Kremen suggests allowing weeds and native plants to prosper along crop borders. And that makes sense as these plants can sustain a variety of wild bee species when crops are not in bloom.
Now who would have ever thought of that? But of course, Bees need practices that sustain them too.
Some Folks may scoff at allowing weeds and native plants growing alongside our formerly tidy crops. But we Humans have been scoffing at Nature for far too long. That scoffing has produced practices outside what Nature has intended.
Humans are part of Natural Systems rather than separate from them. Things aren't working. We Humans need to pack in some courage to look at our everyday practices and take on some much needed change.
I wonder if our beautiful Sunflowers (which will also feed the Wild Birds and Chickens this Winter) are drawing Bees into our Big Field. I wonder what other food crops that we grow are dependent on these practices. I wonder if my romance with Flowers in the Vegetable Garden is not just Feminine Fancy but rather an invitation to partnership with our Friends the Bees and therefore a vital part of our Family Farm's Food Production.

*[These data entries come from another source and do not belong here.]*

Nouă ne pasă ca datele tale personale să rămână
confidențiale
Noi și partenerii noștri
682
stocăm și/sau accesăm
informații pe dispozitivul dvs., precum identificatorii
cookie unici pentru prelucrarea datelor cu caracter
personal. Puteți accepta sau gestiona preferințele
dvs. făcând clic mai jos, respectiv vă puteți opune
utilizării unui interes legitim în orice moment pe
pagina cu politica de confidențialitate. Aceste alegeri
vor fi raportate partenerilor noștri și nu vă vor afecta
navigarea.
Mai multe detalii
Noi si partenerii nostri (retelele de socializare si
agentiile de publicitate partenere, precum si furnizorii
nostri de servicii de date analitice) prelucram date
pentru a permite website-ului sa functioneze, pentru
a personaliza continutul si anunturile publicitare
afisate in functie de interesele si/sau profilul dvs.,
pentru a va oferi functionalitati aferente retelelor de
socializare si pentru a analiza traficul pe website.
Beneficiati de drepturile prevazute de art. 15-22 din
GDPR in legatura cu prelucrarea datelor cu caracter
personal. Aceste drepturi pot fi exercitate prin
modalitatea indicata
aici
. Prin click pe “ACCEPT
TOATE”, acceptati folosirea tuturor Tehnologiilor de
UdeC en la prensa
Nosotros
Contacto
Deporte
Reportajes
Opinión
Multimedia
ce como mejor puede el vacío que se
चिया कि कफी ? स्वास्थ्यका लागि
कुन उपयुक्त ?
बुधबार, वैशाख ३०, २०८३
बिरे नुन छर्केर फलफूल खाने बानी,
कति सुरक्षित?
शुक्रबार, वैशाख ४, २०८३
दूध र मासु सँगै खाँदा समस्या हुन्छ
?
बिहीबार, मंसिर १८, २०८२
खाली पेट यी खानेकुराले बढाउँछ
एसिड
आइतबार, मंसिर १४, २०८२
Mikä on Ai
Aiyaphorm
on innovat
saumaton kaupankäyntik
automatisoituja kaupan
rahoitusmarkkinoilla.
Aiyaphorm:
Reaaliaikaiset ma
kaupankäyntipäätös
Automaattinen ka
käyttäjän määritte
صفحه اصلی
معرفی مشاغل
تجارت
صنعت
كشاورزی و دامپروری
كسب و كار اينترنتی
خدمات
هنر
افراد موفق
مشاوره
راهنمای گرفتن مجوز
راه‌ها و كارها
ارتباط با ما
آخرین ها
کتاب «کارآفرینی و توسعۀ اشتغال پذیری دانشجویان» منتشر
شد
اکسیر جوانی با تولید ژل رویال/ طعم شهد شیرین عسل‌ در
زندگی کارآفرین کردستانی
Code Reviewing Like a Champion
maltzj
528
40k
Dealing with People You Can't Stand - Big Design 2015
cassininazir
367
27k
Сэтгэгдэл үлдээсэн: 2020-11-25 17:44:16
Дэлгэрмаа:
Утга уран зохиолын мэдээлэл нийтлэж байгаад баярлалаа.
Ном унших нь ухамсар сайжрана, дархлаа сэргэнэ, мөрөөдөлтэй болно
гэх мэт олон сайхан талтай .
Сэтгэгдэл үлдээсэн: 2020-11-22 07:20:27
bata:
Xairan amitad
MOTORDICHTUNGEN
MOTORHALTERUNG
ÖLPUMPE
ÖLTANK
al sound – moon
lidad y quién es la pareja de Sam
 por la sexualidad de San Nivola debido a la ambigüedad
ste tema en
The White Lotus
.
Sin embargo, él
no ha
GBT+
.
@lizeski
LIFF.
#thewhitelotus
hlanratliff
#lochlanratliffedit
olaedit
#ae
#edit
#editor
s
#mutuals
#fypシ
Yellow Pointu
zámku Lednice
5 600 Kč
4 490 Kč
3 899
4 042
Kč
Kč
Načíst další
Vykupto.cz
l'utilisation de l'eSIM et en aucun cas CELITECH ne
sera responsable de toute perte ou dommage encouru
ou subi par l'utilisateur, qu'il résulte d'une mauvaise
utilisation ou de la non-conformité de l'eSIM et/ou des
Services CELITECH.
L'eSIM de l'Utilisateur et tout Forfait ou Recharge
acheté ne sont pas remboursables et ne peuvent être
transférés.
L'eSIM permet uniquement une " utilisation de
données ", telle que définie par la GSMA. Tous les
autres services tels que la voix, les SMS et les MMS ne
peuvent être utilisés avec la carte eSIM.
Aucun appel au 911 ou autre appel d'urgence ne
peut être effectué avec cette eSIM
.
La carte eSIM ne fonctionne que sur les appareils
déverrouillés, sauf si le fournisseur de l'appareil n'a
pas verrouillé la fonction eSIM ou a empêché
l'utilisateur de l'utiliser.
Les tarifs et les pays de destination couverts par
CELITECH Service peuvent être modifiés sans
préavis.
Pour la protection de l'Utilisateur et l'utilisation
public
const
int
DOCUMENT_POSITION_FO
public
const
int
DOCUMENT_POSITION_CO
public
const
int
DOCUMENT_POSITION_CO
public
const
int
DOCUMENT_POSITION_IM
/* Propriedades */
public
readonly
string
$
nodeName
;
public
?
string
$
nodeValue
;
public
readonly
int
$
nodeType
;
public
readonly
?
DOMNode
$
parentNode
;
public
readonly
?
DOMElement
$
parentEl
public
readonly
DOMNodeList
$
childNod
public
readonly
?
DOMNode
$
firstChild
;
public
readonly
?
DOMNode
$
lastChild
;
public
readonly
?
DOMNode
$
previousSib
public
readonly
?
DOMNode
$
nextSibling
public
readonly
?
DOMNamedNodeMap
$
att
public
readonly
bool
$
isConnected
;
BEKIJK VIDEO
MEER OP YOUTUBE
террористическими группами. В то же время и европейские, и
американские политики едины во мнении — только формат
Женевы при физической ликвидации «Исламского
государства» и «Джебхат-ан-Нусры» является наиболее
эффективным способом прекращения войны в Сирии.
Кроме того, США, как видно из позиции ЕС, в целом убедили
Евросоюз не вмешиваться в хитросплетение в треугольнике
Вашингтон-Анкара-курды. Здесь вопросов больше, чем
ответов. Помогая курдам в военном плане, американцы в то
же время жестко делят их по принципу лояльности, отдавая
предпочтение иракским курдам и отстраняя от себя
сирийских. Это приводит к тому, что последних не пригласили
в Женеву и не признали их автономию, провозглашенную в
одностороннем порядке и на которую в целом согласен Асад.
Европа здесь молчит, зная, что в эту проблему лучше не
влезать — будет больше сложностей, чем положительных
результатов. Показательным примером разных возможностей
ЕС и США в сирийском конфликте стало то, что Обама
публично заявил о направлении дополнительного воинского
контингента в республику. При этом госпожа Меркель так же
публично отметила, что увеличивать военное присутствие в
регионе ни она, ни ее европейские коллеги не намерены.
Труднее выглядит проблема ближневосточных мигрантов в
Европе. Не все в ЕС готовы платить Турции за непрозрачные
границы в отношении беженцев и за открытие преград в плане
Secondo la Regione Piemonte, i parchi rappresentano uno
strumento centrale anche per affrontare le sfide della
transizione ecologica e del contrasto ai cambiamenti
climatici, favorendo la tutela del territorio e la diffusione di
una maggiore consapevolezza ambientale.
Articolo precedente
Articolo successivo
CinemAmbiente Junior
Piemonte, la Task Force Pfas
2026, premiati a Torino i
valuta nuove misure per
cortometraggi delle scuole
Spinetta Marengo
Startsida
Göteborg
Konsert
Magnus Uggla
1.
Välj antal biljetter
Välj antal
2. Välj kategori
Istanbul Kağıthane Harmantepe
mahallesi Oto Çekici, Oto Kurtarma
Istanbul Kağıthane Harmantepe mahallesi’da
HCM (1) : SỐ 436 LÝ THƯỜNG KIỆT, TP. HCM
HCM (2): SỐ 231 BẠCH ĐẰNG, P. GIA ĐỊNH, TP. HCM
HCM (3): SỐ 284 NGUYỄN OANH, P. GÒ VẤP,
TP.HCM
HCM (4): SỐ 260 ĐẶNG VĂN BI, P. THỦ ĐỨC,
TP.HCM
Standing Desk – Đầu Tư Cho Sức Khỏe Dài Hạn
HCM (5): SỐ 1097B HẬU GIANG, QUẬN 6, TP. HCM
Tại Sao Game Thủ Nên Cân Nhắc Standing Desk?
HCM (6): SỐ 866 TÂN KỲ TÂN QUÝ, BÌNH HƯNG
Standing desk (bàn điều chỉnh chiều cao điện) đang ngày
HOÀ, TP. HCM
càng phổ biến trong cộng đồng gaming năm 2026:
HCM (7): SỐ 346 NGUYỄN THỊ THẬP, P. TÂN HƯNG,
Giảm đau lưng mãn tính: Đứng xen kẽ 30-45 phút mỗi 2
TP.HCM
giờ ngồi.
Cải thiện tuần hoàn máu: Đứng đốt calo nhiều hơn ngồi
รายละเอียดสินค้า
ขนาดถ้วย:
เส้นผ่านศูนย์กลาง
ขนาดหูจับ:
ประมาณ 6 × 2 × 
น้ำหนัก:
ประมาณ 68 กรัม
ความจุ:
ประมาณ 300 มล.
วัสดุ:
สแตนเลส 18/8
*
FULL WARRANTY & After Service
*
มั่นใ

We 3 C's have been trying over the years to use Food which depends on Sustainable Practices and Natural Systems. In the early years, that meant Organic Foods. We knew Synthetic Chemicals were outside what Nature intended. They were just plain nasty. As our journey continued, we began growing more and more of our own Food. Today that means growing as much of our own Food as possible. It also means protecting and restoring the Natural Ecosystems on this Little Farm.
Sustainability also extends to the purchase of simple things like Honey. When we purchase Honey from local Beekeepers with similar values, we support the Little Critters who depend on a Healthy Environment. We Humans depend on a Healthy Environment too.
What's good for Bees is good for Humans too.